**What you need to do:**
Extend the passage on strength proportions and agility in athletic training from the point at which it ends.

**Provided passage:**
--------------------------------------------------

The body most efficiently produces power when its strength producing areas exist in particular proportions. If these proportions exist in the correct ratio to each other, then power generation can be optimised. Conversely, if one area is too strong, this may mean that it is disproportionately strong relative to other areas of the body. This may cause a number of problems: a weaker area of the body may be excessively strained by working in conjunction with the stronger area; and the stronger area may be slowed by working with the weaker area. Such problems hinder power development.

The optimum proportions of strength for power generation may be non-sports specific and based upon an ability to perform more powerfully in general, or sports specific and based upon the requirements of a particular sport. For example, a sprint cyclist may incorporate heavy back squats into their training regime in order to increase their leg strength, which can in turn help them to generate more power on the bike. However, this may lead to excessive leg strength being developed relative to their core strength. This may hinder any improvement to performance and increase the risk of injury. As such, they may incorporate forms of core training which helps them to perform their back squat more efficiently and reduce the risk of injury. The improved performance of the back squat would also mean it was more beneficial to the cycling action. In such examples the performance of the specific sport or exercise can be improved by ensuring that the involved areas of the body are trained to be in particular proportions of strength, as considered relatively to each other. It is notable that the performance of the sport or exercise alone does not necessarily lead to the body developing in its optimum proportions of strength in order to perform them more powerfully. As stated previously, this result is achieved with the aid of supplementary exercises which optimally influence the body's proportions of strength so a more powerful performance can be achieved.

===Agility===
Agility is the ability a person has to move in a controlled manner. It is especially meant in regard to their ability to move precisely, maintain or change their direction of travel, and orientate or reorientate themselves. It is closely related to their overall level of flexibility and their ability to balance including both the maintenance of static postures and moving dynamically in a balanced fashion.

--------------------------------------------------

**Information:**
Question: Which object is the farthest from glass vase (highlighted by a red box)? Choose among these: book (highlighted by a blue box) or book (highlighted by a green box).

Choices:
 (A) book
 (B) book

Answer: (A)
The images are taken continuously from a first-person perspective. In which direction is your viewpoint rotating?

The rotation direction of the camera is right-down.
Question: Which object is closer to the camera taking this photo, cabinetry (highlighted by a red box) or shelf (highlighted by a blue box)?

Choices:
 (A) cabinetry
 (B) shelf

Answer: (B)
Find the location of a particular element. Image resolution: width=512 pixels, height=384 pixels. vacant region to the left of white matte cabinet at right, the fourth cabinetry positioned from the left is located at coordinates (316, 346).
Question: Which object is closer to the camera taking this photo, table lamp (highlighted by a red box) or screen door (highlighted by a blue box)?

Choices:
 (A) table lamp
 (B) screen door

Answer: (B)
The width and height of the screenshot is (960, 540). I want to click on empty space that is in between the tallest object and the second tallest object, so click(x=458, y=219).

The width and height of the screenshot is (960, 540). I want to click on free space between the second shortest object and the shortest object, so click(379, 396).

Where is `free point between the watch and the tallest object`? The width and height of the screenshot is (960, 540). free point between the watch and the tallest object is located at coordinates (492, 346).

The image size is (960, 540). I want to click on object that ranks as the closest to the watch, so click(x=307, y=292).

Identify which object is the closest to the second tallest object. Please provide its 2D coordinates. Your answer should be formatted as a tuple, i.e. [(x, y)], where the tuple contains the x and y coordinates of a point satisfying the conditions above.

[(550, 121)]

--------------------------------------------------

**Task answer:**
Like the factors of speed and strength, agility is of fundamental importance to a person's ability to move in a powerful manner. If someone is unagile and unable to properly control their movement then they will find it much more difficult to move powerfully. A person can be agile in a specific range of movement or in general. For example, throwing medicine balls will improve their ability to move in that way and therefore they will become more agile at performing that exercise. This additionally allows them to perform it more powerfully. There will, however, be much less of an improvement to their jumping ability.

A higher general level of agility will mean that any given movement can be performed more powerfully as a result. Some exercises improve general levels of agility more than others. For example, jumping and leaping are more effective in this regard than Olympic weight lifting exercises.

Agility training regimes also frequently include a focus on suddenly stopping a movement, absorbing impact, changing direction, explosively accelerating, and a combination thereof. For example, landing from a lateral jump and then quickly performing a vertical jump. Agility drills which feature short sprints and quick changes of direction are a staple feature of many sport training regimes which have a focus on explosive power e.g. American football, basketball, athletics etc. The incorporation of agility exercises into a training regime has been shown to reduce the risk of injury.

==Isometric presses and explosive power movements==
Immediately prior to performing a powerful movement the body instinctively performs an isometric preload: this generates force in the muscles which adds to the power of the subsequent dynamic movement. A fundamental element of this preloading is an isometric press action. An everyday example is when a person gets up off a chair. The person raises their posterior off the chair and forms an isometric press, involving the downward force of their torso onto their bent legs, which push upwards with an equal amount of force. From this point the person then stands up. The isometric press which was generated by the torso and the legs helped them to preload their muscles so as to aid the subsequent move to stand up fully. A more dynamic example of this process can be found in a vertical jump. In this case, the jumper crouches down, generates an isometric press involving the downward force of their torso and the upward force of their bent legs, before powering upwards into the jump. Isometric presses may also be adapted to suit sports specific requirements, such as in boxing. Here, a boxer may position their bodyweight primarily over their bent lead leg before throwing a lead hook. The force generated by the isometric press, involving the downward force of the torso and the upward force of the lead leg, is channelled into the subsequent punch making it more powerful. In athletic events such as sprinting, deliberate apparatus, called starting blocks, are used so the sprinters can perform a more powerful isometric press and channel this additional power into their first strides forwards: this ability to perform an enhanced isometric press allows them to start faster. Isometric presses may be performed faster or slower and in a variety of different ways but all perform the same role of isometrically preloading the muscles so a subsequent dynamic movement can be performed more powerfully. For this reason, isometric presses feature strongly in sports and athletics. The force they can generate can be increased and their instinctive use can be encouraged through the training of the respective actions required to form them (e.g. knee raises, sit-ups, squats, jumps) and the associated musculature (e.g. glutes, thighs, hamstrings, core). In terms of a person's direct utilisation of isometric presses as a power generation method, this is achieved as part of their instinctive and intuitive performance of isometric preloads, and their further deliberate intensification of them.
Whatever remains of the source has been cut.